INSTRUCTIONS FOR THE TASK
Each line of the records below that holds "پلاس" should be copied out.

Items from a data source:
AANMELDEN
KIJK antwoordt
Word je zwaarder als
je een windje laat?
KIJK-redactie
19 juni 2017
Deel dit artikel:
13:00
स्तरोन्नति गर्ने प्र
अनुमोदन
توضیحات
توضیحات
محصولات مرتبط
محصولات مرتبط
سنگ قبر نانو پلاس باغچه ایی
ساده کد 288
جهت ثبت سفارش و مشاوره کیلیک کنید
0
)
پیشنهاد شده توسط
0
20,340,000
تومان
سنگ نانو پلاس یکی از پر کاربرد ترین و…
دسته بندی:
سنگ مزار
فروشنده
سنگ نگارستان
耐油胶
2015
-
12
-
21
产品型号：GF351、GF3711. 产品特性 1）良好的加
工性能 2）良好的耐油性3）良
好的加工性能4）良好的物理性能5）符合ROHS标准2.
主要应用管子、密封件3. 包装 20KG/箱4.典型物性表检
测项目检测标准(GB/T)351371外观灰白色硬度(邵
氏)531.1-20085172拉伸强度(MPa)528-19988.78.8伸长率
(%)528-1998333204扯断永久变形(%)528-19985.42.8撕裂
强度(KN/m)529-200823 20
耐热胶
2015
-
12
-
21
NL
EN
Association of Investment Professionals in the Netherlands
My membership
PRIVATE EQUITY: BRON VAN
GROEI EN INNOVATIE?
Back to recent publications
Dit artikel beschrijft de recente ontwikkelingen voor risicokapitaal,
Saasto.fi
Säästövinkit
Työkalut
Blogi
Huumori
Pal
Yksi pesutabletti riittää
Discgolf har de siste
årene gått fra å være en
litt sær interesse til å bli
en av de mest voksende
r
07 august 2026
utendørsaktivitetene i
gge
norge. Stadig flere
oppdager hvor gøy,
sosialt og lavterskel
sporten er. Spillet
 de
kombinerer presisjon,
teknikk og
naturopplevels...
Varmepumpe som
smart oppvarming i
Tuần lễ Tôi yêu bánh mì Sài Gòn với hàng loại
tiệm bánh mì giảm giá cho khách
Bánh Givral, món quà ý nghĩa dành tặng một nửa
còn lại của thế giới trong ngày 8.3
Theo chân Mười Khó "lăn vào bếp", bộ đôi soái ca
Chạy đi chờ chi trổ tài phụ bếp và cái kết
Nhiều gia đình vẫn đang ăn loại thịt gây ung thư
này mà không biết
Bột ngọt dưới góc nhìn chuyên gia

RESPONSE TO THIS TASK
سنگ قبر نانو پلاس باغچه ایی
سنگ نانو پلاس یکی از پر کاربرد ترین و…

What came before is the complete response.